During an interview on 3/17/2025 at 12:23 PM the Housekeeping/Laundry Supervisor stated that they expected their housekeeping staff to clean the sinks and the toilet bowls daily. They stated that if there were any issues about cleaning or removing debris from a sink or toilet bowl, staff should be notifying them. They stated that staff should notify them if there were any maintenance issues so they can be fixed. They stated that they would notify maintenance by using an internal system so maintenance can have a work order to fix an issue in a resident's room.
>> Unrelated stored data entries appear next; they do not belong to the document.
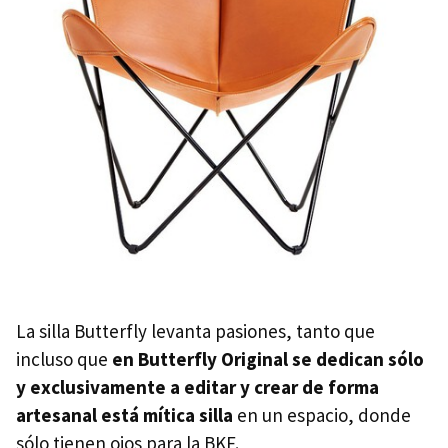
La silla Butterfly levanta pasiones, tanto que
incluso que
en Butterfly Original se dedican sólo
y exclusivamente a editar y crear de forma
artesanal está mítica silla
en un espacio, donde
sólo tienen ojos para la BKF.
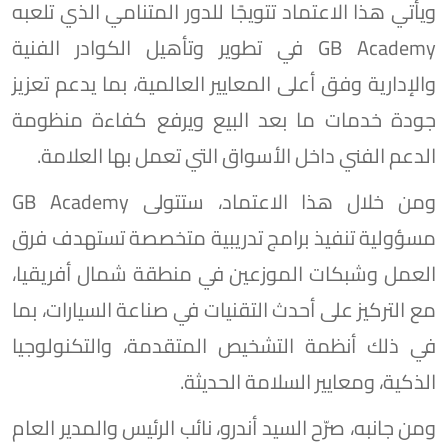
ويأتي هذا الاعتماد تتويجًا للدور المتنامي الذي تلعبه
GB Academy في تطوير وتأهيل الكوادر الفنية
والإدارية وفق أعلى المعايير العالمية، بما يدعم تعزيز
جودة خدمات ما بعد البيع ويرفع كفاءة منظومة
الدعم الفني داخل الأسواق التي تعمل بها العلامة.
ومن خلال هذا الاعتماد، ستتولى GB Academy
مسؤولية تنفيذ برامج تدريبية متخصصة تستهدف فرق
العمل وشبكات الموزعين في منطقة شمال أفريقيا،
مع التركيز على أحدث التقنيات في صناعة السيارات، بما
في ذلك أنظمة التشخيص المتقدمة، والتكنولوجيا
الذكية، ومعايير السلامة الحديثة.
ومن جانبه، صرّح السيد أندرو، نائب الرئيس والمدير العام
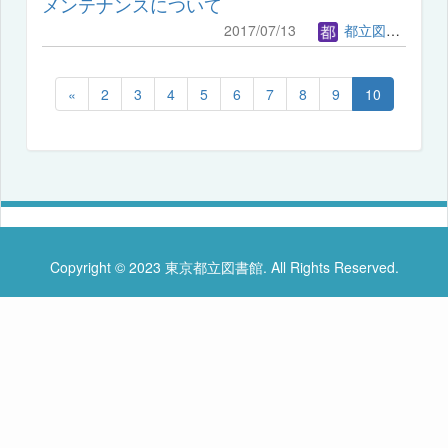
メンテナンスについて
2017/07/13
都立図書館管理者
«
2
3
4
5
6
7
8
9
10
Copyright © 2023 東京都立図書館. All Rights Reserved.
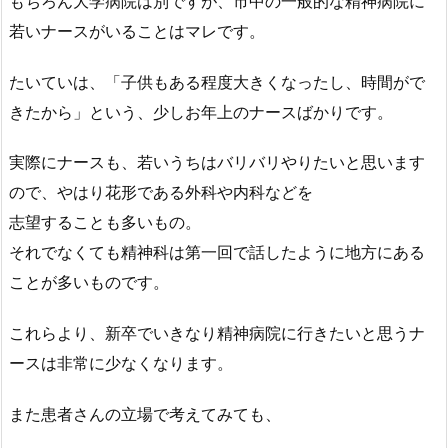
もちろん大学病院は別ですが、市中の一般的な精神病院に
若いナースがいることはマレです。
たいていは、「子供もある程度大きくなったし、時間がで
きたから」という、少しお年上のナースばかりです。
実際にナースも、若いうちはバリバリやりたいと思います
ので、やはり花形である外科や内科などを
志望することも多いもの。
それでなくても精神科は第一回で話したように地方にある
ことが多いものです。
これらより、新卒でいきなり精神病院に行きたいと思うナ
ースは非常に少なくなります。
また患者さんの立場で考えてみても、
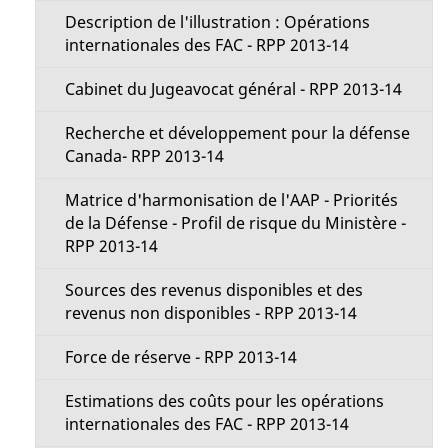
Description de l'illustration : Opérations
internationales des FAC - RPP 2013-14
Cabinet du Juge­avocat général - RPP 2013-14
Recherche et développement pour la défense
Canada- RPP 2013-14
Matrice d'harmonisation de l'AAP - Priorités
de la Défense - Profil de risque du Ministère -
RPP 2013-14
Sources des revenus disponibles et des
revenus non disponibles - RPP 2013-14
Force de réserve - RPP 2013-14
Estimations des coûts pour les opérations
internationales des FAC - RPP 2013-14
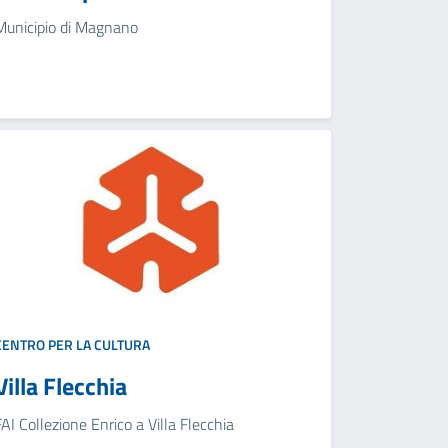
Municipio di Magnano
CENTRO PER LA CULTURA
Villa Flecchia
FAI Collezione Enrico a Villa Flecchia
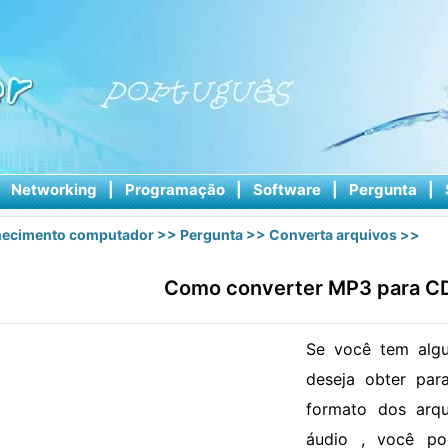
|
Networking
|
Programação
|
Software
|
Pergunta
|
ecimento computador
>>
Pergunta
>>
Converta arquivos
>>
Como converter MP3 para C
Se você tem alg
deseja obter pa
formato dos ar
áudio , você po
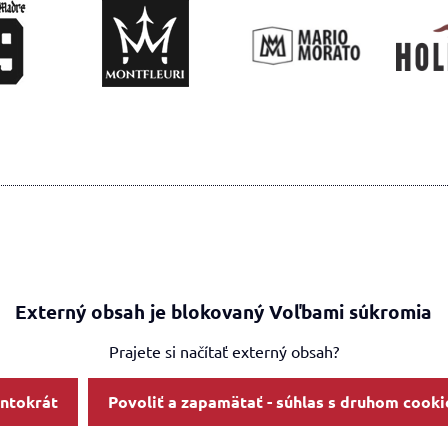
Externý obsah je blokovaný Voľbami súkromia
Prajete si načítať externý obsah?
entokrát
Povoliť a zapamätať - súhlas s druhom cooki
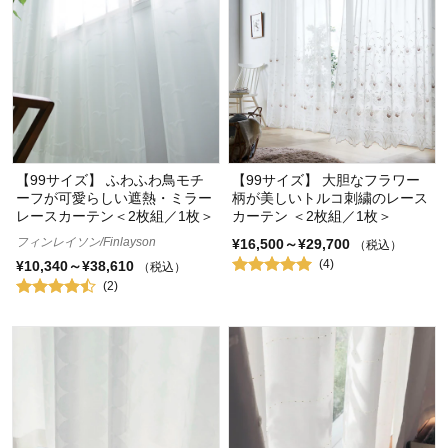
【99サイズ】 ふわふわ鳥モチ
【99サイズ】 大胆なフラワー
ーフが可愛らしい遮熱・ミラー
柄が美しいトルコ刺繍のレース
レースカーテン＜2枚組／1枚＞
カーテン ＜2枚組／1枚＞
フィンレイソン/Finlayson
¥16,500～¥29,700
（税込）
(4)
¥10,340～¥38,610
（税込）
(2)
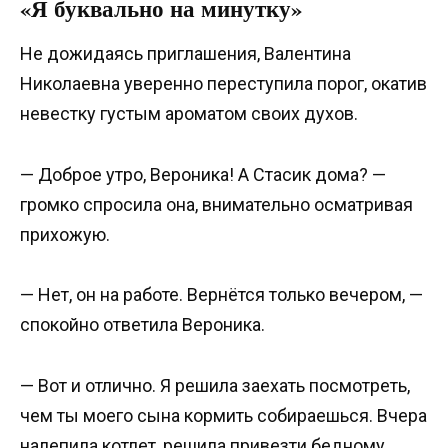
«Я буквально на минутку»
Не дожидаясь приглашения, Валентина
Николаевна уверенно переступила порог, окатив
невестку густым ароматом своих духов.
— Доброе утро, Вероника! А Стасик дома? —
громко спросила она, внимательно осматривая
прихожую.
— Нет, он на работе. Вернётся только вечером, —
спокойно ответила Вероника.
— Вот и отлично. Я решила заехать посмотреть,
чем ты моего сына кормить собираешься. Вчера
налепила котлет, решила привезти бедному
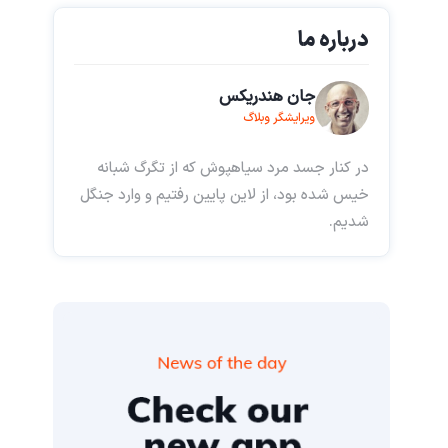
درباره ما
جان هندریکس
ویرایشگر وبلاگ
در کنار جسد مرد سیاهپوش که از تگرگ شبانه
خیس شده بود، از لاین پایین رفتیم و وارد جنگل
شدیم.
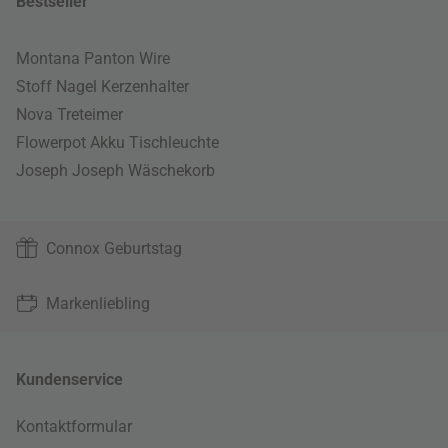
Bestseller
Montana Panton Wire
Stoff Nagel Kerzenhalter
Nova Treteimer
Flowerpot Akku Tischleuchte
Joseph Joseph Wäschekorb
Connox Geburtstag
Markenliebling
Kundenservice
Kontaktformular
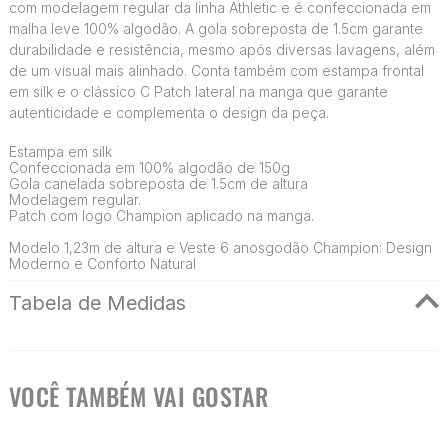
com modelagem regular da linha Athletic e é confeccionada em
malha leve 100% algodão. A gola sobreposta de 1.5cm garante
durabilidade e resistência, mesmo após diversas lavagens, além
de um visual mais alinhado. Conta também com estampa frontal
em silk e o clássico C Patch lateral na manga que garante
autenticidade e complementa o design da peça.
Estampa em silk
Confeccionada em 100% algodão de 150g
Gola canelada sobreposta de 1.5cm de altura
Modelagem regular.
Patch com logo Champion aplicado na manga.
Modelo 1,23m de altura e Veste 6 anosgodão Champion: Design
Moderno e Conforto Natural
Tabela de Medidas
VOCÊ TAMBÉM VAI GOSTAR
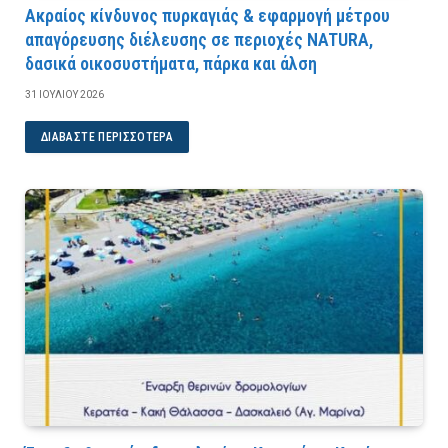
Ακραίος κίνδυνος πυρκαγιάς & εφαρμογή μέτρου
απαγόρευσης διέλευσης σε περιοχές NATURA,
δασικά οικοσυστήματα, πάρκα και άλση
31 ΙΟΥΛΊΟΥ 2026
ΔΙΑΒΆΣΤΕ ΠΕΡΙΣΣΌΤΕΡΑ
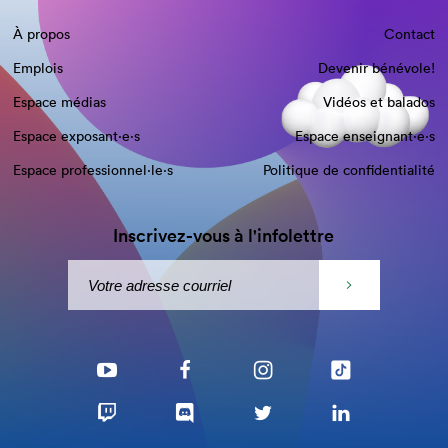
À propos
Contact
Emplois
Devenir bénévole!
Espace médias
Vidéos et balados
Espace exposant·e⋅s
Espace enseignant·e⋅s
Espace professionnel·le⋅s
Politique de confidentialité
Inscrivez-vous à l'infolettre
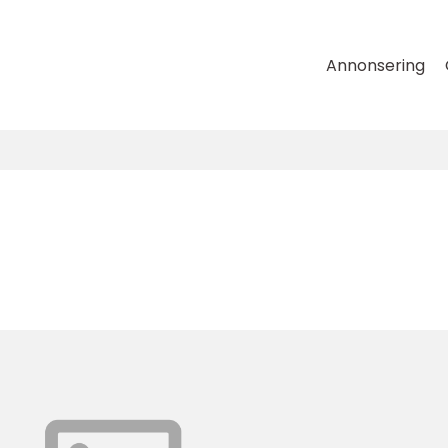
Annonsering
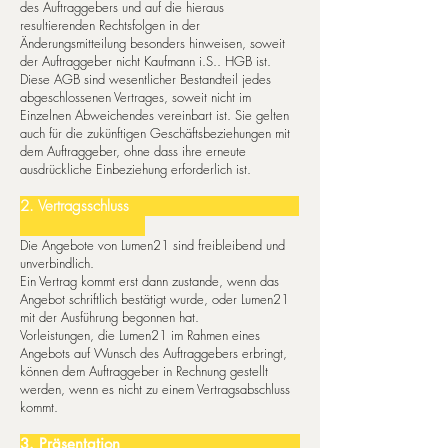
des Auf­trag­ge­bers und auf die hie­raus
resultierenden Rechtsfolgen in der
Änderungsmitteilung besonders hin­wei­sen, so­weit
der Auf­trag­ge­ber nicht Kauf­mann i.S.. HGB ist.
Diese AGB sind wesentlicher Bestandteil jedes
abgeschlossenen Vertrages, soweit nicht im
Einzelnen Abweichendes vereinbart ist. Sie gel­ten
auch für die zukünftigen Ge­schäfts­beziehungen mit
dem Auftraggeber, ohne dass ihre erneute
ausdrückliche Einbeziehung erforderlich ist.
2. Vertragsschluss
Die Angebote von Lumen21 sind freibleibend und
unverbindlich.
Ein Vertrag kommt erst dann zustande, wenn das
Angebot schriftlich bestätigt wurde, oder Lumen21
mit der Ausführung begonnen hat.
Vorleistungen, die Lumen21 im Rahmen eines
Angebots auf Wunsch des Auftraggebers erbringt,
können dem Auftraggeber in Rechnung gestellt
werden, wenn es nicht zu einem Vertragsabschluss
kommt.
3. Prä­sen­ta­ti­on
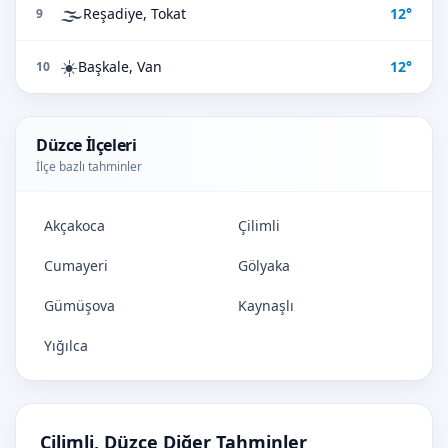
🌫️
Reşadiye, Tokat
12°
9
☀️
Başkale, Van
12°
10
Düzce İlçeleri
İlçe bazlı tahminler
Akçakoca
Çilimli
Cumayeri
Gölyaka
Gümüşova
Kaynaşlı
Yığılca
Çilimli, Düzce Diğer Tahminler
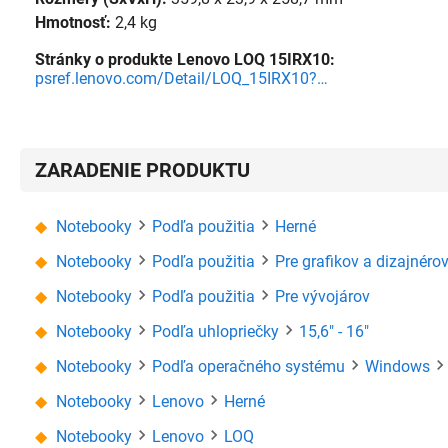
Hmotnosť:
2,4 kg
Stránky o produkte Lenovo LOQ 15IRX10:
psref.lenovo.com/Detail/LOQ_15IRX10?M=83JE00UKCK
ZARADENIE PRODUKTU
Notebooky
Podľa použitia
Herné
Notebooky
Podľa použitia
Pre grafikov a dizajnéro
Notebooky
Podľa použitia
Pre vývojárov
Notebooky
Podľa uhlopriečky
15,6" - 16"
Notebooky
Podľa operačného systému
Windows
Notebooky
Lenovo
Herné
Notebooky
Lenovo
LOQ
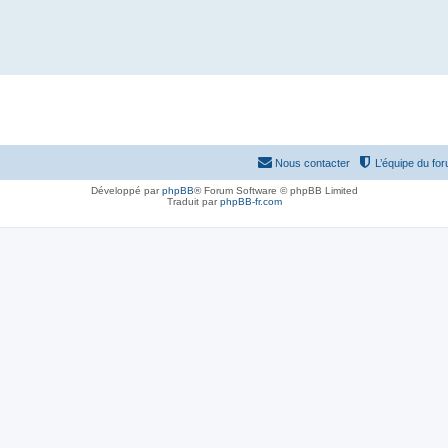
Nous contacter
L’équipe du fo
Développé par
phpBB
® Forum Software © phpBB Limited
Traduit par
phpBB-fr.com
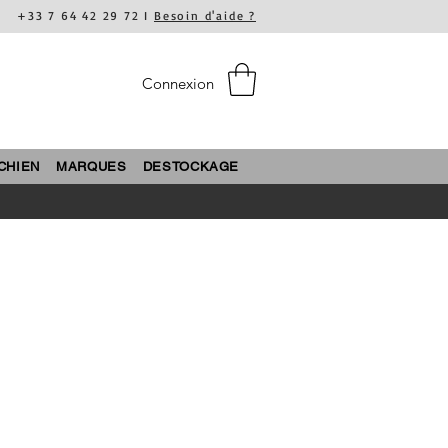
+33 7 64 42 29 72 I
Besoin d'aide ?
Connexion
CHIEN
MARQUES
DESTOCKAGE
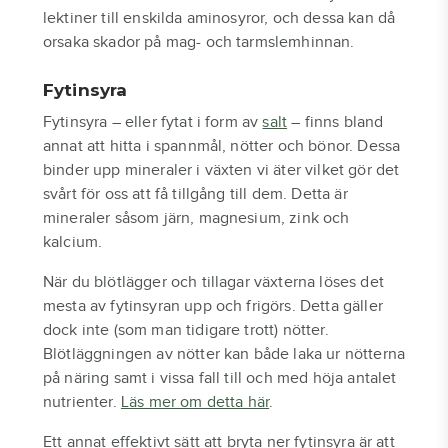
lektiner till enskilda aminosyror, och dessa kan då
orsaka skador på mag- och tarmslemhinnan.
Fytinsyra
Fytinsyra – eller fytat i form av
salt
– finns bland
annat att hitta i spannmål, nötter och bönor. Dessa
binder upp mineraler i växten vi äter vilket gör det
svårt för oss att få tillgång till dem. Detta är
mineraler såsom järn, magnesium, zink och
kalcium.
När du blötlägger och tillagar växterna löses det
mesta av fytinsyran upp och frigörs. Detta gäller
dock inte (som man tidigare trott) nötter.
Blötläggningen av nötter kan både laka ur nötterna
på näring samt i vissa fall till och med höja antalet
nutrienter.
Läs mer om detta här
.
Ett annat effektivt sätt att bryta ner fytinsyra är att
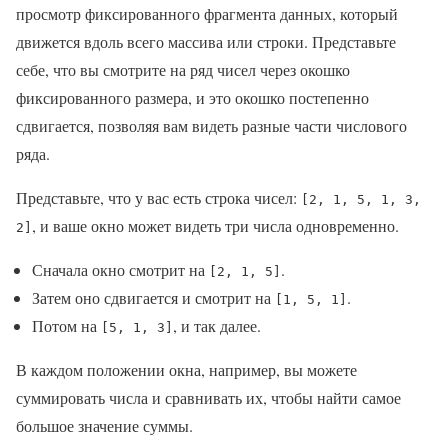
просмотр фиксированного фрагмента данных, который
движется вдоль всего массива или строки. Представьте
себе, что вы смотрите на ряд чисел через окошко
фиксированного размера, и это окошко постепенно
сдвигается, позволяя вам видеть разные части числового
ряда.
Представьте, что у вас есть строка чисел:
[2, 1, 5, 1, 3,
, и ваше окно может видеть три числа одновременно.
2]
Сначала окно смотрит на
.
[2, 1, 5]
Затем оно сдвигается и смотрит на
.
[1, 5, 1]
Потом на
, и так далее.
[5, 1, 3]
В каждом положении окна, например, вы можете
суммировать числа и сравнивать их, чтобы найти самое
большое значение суммы.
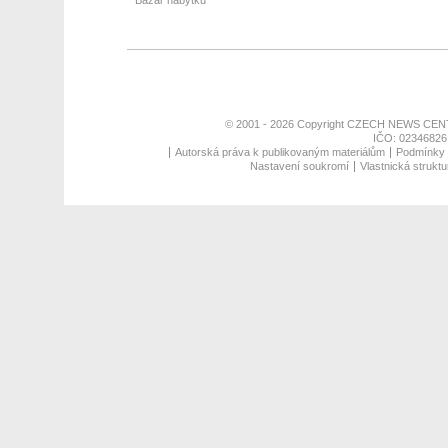
Bazar nábytku
© 2001 - 2026 Copyright
CZECH NEWS CENT
IČO: 02346826,
Autorská práva k publikovaným materiálům
Podmínky p
Nastavení soukromí
Vlastnická struktu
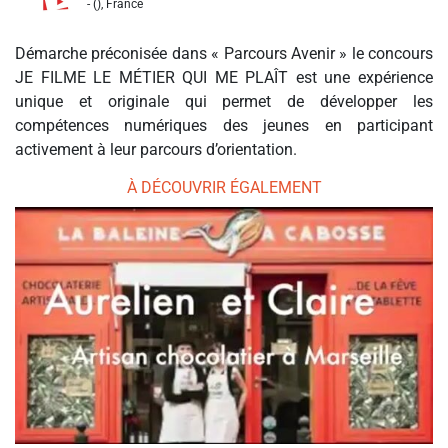
- (), France
Démarche préconisée dans « Parcours Avenir » le concours
JE FILME LE MÉTIER QUI ME PLAÎT est une expérience
unique et originale qui permet de développer les
compétences numériques des jeunes en participant
activement à leur parcours d’orientation.
À DÉCOUVRIR ÉGALEMENT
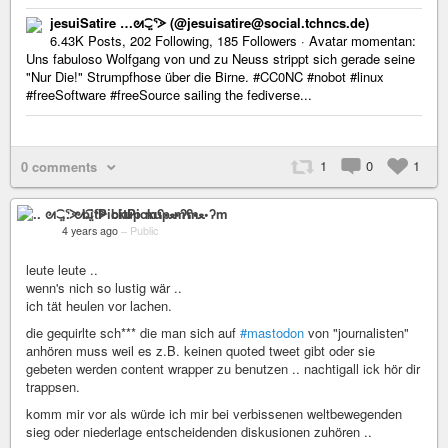
jesuiSatire …ᘛ⁐̤ᕐᐷ (@jesuisatire@social.tchncs.de)
6.43K Posts, 202 Following, 185 Followers · Avatar momentan:
Uns fabuloso Wolfgang von und zu Neuss strippt sich gerade seine
"Nur Die!" Strumpfhose über die Birne. #CC0NC #nobot #linux
#freeSoftware #freeSource sailing the fediverse...
1
0
1
0 comments
.. ᘛ⁐̤ᕐᐷ bitPickup mʕ•ﻌ•ʔm
4 years ago
–
Public
leute leute ..
wenn's nich so lustig wär ..
ich tät heulen vor lachen.
die gequirlte sch*** die man sich auf
#mastodon
von "journalisten"
anhören muss weil es z.B. keinen quoted tweet gibt oder sie
gebeten werden content wrapper zu benutzen .. nachtigall ick hör dir
trappsen.
komm mir vor als würde ich mir bei verbissenen weltbewegenden
sieg oder niederlage entscheidenden diskusionen zuhören ..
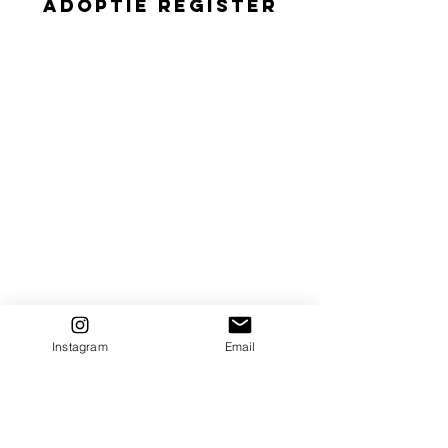
adoptie register
Instagram
Email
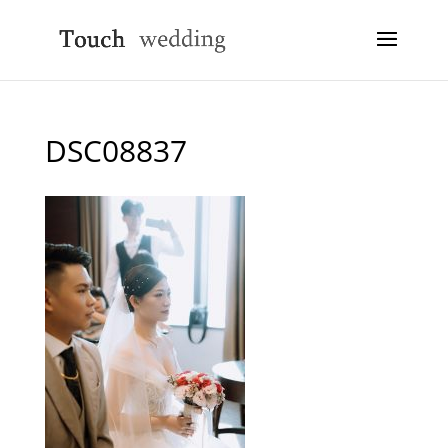
DSC08837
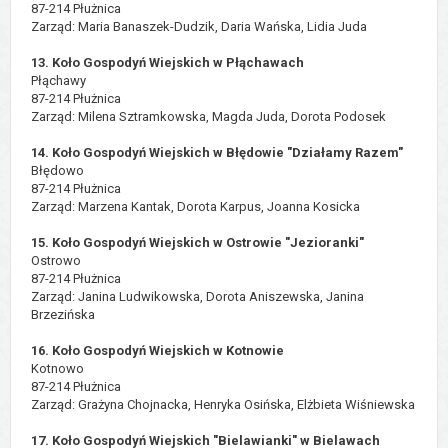
87-214 Płużnica
Zarząd: Maria Banaszek-Dudzik, Daria Wańska, Lidia Juda
13. Koło Gospodyń Wiejskich w Płąchawach
Płąchawy
87-214 Płużnica
Zarząd: Milena Sztramkowska, Magda Juda, Dorota Podosek
14. Koło Gospodyń Wiejskich w Błędowie "Działamy Razem"
Błędowo
87-214 Płużnica
Zarząd: Marzena Kantak, Dorota Karpus, Joanna Kosicka
15. Koło Gospodyń Wiejskich w Ostrowie "Jezioranki"
Ostrowo
87-214 Płużnica
Zarząd: Janina Ludwikowska, Dorota Aniszewska, Janina
Brzezińska
16. Koło Gospodyń Wiejskich w Kotnowie
Kotnowo
87-214 Płużnica
Zarząd: Grażyna Chojnacka, Henryka Osińska, Elżbieta Wiśniewska
17. Koło Gospodyń Wiejskich "Bielawianki" w Bielawach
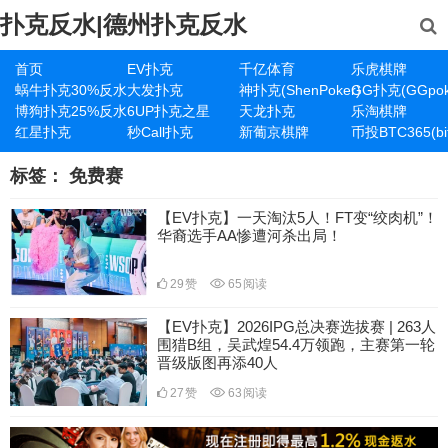
扑克反水|德州扑克反水
首页
EV扑克
千亿体育
乐虎棋牌
蜗牛扑克30%反水
大发扑克
神扑克(ShenPoker)
GG扑克(GGpok
博狗扑克25%反水
6UP扑克之星
天龙扑克
乐淘棋牌
红星扑克
秒Call扑克
新葡京棋牌
币投BTC365(bit
标签：
免费赛
【EV扑克】一天淘汰5人！FT变“绞肉机”！
华裔选手AA惨遭河杀出局！
29
赞
65
阅读
【EV扑克】2026IPG总决赛选拔赛 | 263人
围猎B组，吴武煌54.4万领跑，主赛第一轮
晋级版图再添40人
27
赞
63
阅读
During an interview on 3/18/2025 at 10:30 AM, Resident #92 stated they stated that it bothered them they didn't have a light that worked over their bed, and it had not worked for a month. They stated that it would be nice to have a light that worked.
During an interview on 3/19/2025 at 9:15 AM, the Administrator stated they expected the housekeeping staff to clean resident room floors, sinks, and toilets every day. They stated that they expect staff to report any maintenance issues to maintenance or to their supervisor so the issues can be addressed. They stated that they were working on getting the floors replaced so they can be easily maintained.
During an interview on 3/19/2025 at 11:58 AM, the Director of Nursing stated that dirty linens on the floor can cause cross contamination. They stated dirty linens should be put away right away after care. They expected the staff to put dirty linens into the soiled linen room right after care.